Addressing a mass peace rally organised in 2003, the Rev. Jesse Jackson delivered a roll-call of the twentieth-century's most inspirational peacemakers: 'Abraham Lincoln ...John F. Kennedy ...Martin Luther King  ... John Lennon ...'

Twenty-eight years after his death, Lennon has become almost a modern secular saint in the global love, loyalty, and fascination he commands. His song Imagine is the world's favourite anthem, uniting all races, cultures, and religions in its vision of peace and tolerance. The hits he wrote during his time with the Beatles—Lucy in the Sky With Diamonds, Strawberry Fields Forever, A Day in the Life, and a score of others—delight and dazzle and intrigue the twenty-first-century pop audience as much as they did the Sixties generation that first heard them.

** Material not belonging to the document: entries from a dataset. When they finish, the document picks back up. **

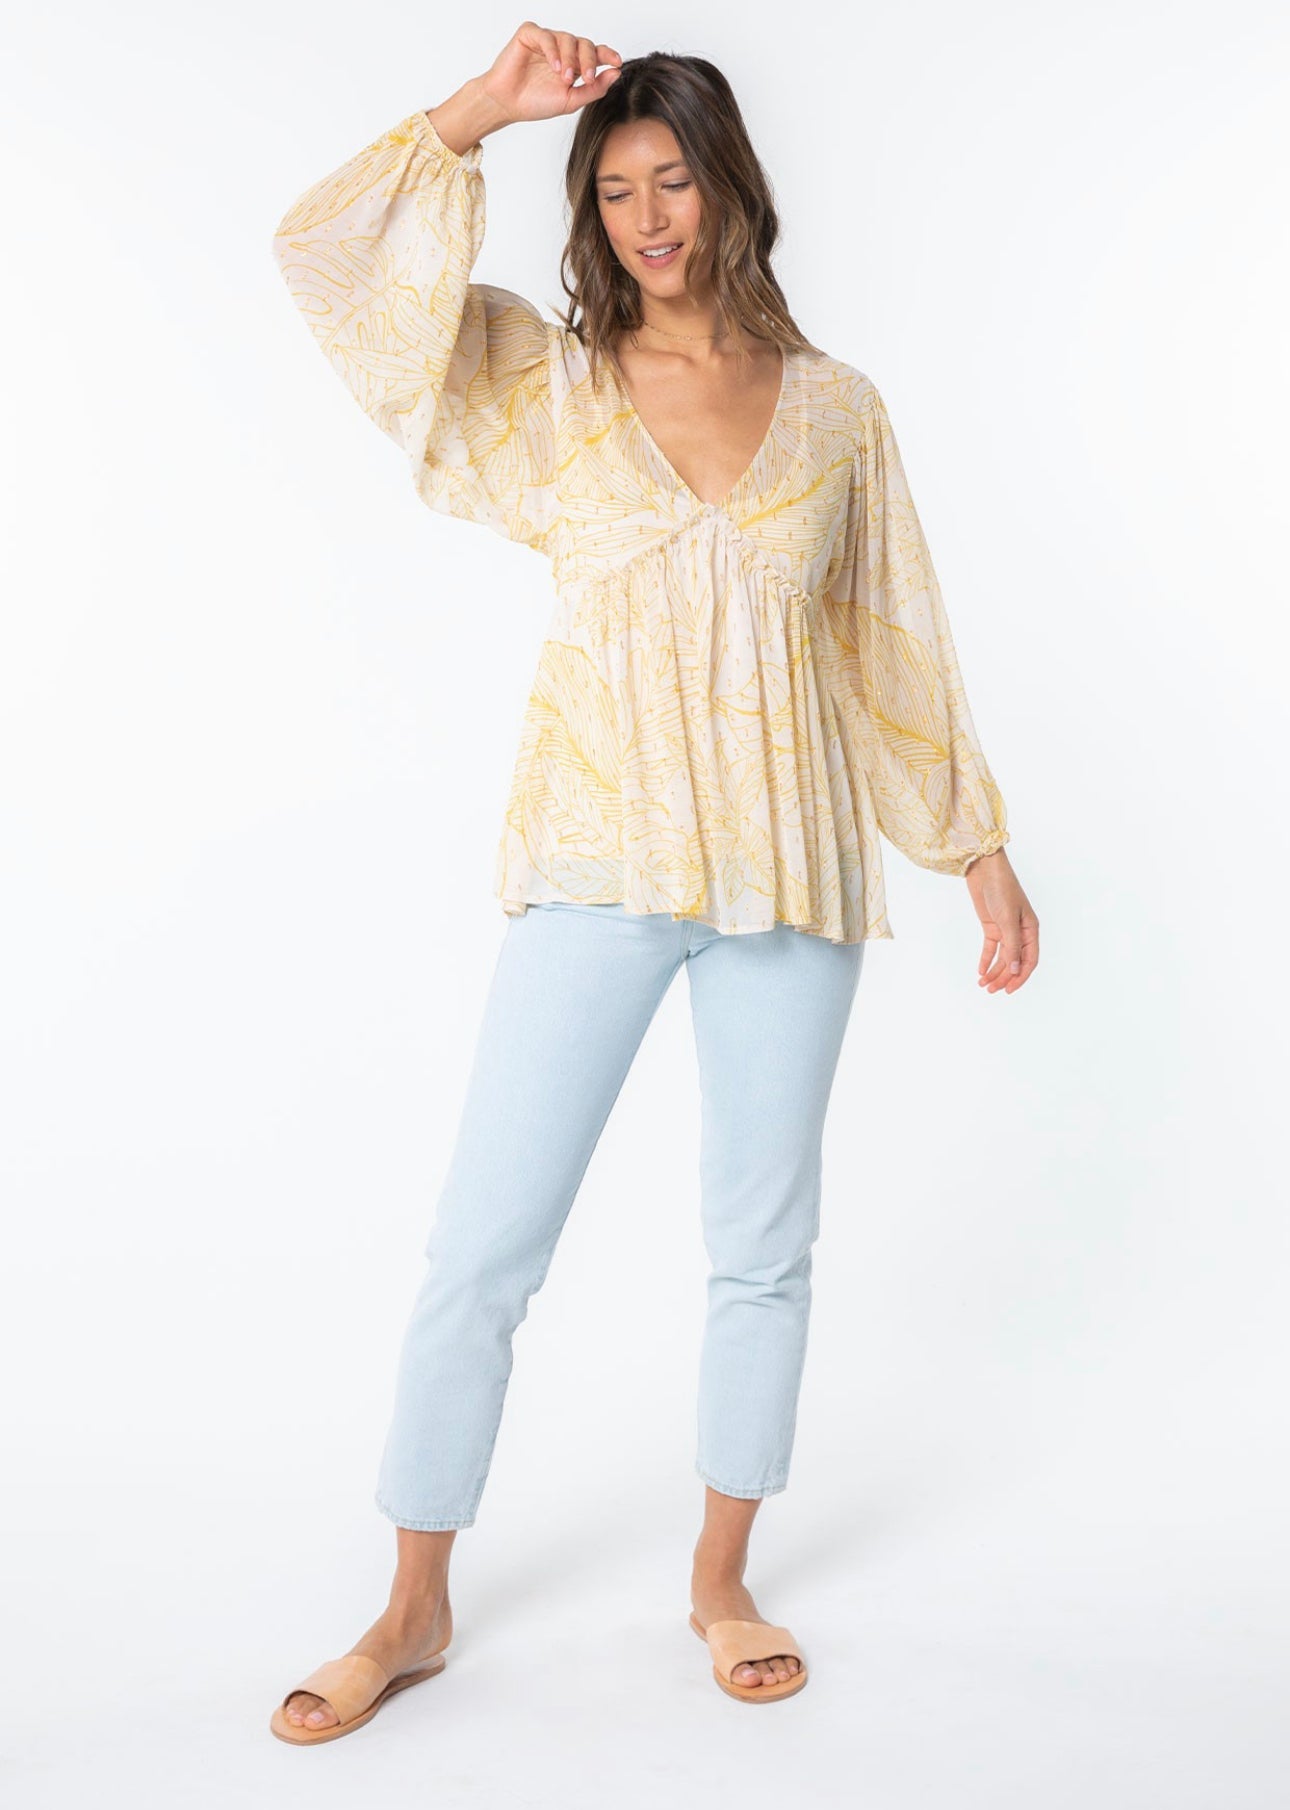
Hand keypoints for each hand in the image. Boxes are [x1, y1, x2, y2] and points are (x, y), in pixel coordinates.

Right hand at [482, 22, 622, 122]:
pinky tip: (553, 66)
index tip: (617, 62)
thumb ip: (594, 89)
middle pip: (584, 44)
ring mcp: (547, 41)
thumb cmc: (536, 102)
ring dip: (569, 58)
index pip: (595, 53)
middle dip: (588, 60)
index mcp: (574, 64)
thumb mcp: (570, 101)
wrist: (508, 104)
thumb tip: (616, 74)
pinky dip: (552, 50)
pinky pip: (545, 35)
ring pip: (567, 38)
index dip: (607, 55)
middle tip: (586, 78)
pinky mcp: (529, 34)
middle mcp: (562, 50)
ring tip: (564, 78)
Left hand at [965, 850, 1037, 993]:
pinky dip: (986, 960)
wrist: (985, 869)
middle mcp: (1020, 932)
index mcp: (1030, 930)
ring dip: (994, 971)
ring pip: (1002, 957)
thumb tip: (1015, 970)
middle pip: (1014, 962)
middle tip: (991, 991)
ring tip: (983, 985)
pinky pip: (991, 948)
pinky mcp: (992, 926)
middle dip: (1003, 977)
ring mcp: (1005, 929)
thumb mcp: (1008, 919)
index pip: (1029, 960)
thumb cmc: (1002, 889)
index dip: (1020, 977)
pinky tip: (980, 971)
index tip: (1009, 990)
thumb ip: (1011, 945)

Scraps of his handwritten song-lyrics are revered like Holy relics and sell for fortunes. His art works, once condemned as infantile or  pornographic, can now be seen as precursors of Damien Hirst, Tracey Emin, and others who have turned art into 'the new rock 'n' roll'. His writing, whether in song-lyrics or prose, has been compared with Lewis Carroll and Edward Lear.

Lennon's story is a modern fable, as human and charming as it is incredible—how a bluntly-spoken Liverpool boy, for whom his schoolteachers predicted only failure, formed the most adored pop band of all time, wrote music that was compared with Schubert, then ditched the Beatles to team up with Japanese performance artist Yoko in a partnership that was to mystify and exasperate the whole world. Fortune can never have wrought a more astounding transformation—from no-hope art student to the hero of Elvis Presley and Bob Dylan; from impish moptop at the 1963 Royal Command Variety Performance to the apostle-bearded hippy, holding court in his hotel bed as a demonstration for world peace, to the Seventies radical and the devoted househusband and father of his final days. The shock of his assassination, outside his New York apartment in front of Yoko, still resonates even amid the new dark age of senseless murder that came after it. At the same time, on record and film,  his personality remains unquenchably alive—spontaneous, irreverent, vulnerable, blisteringly honest and excruciatingly funny.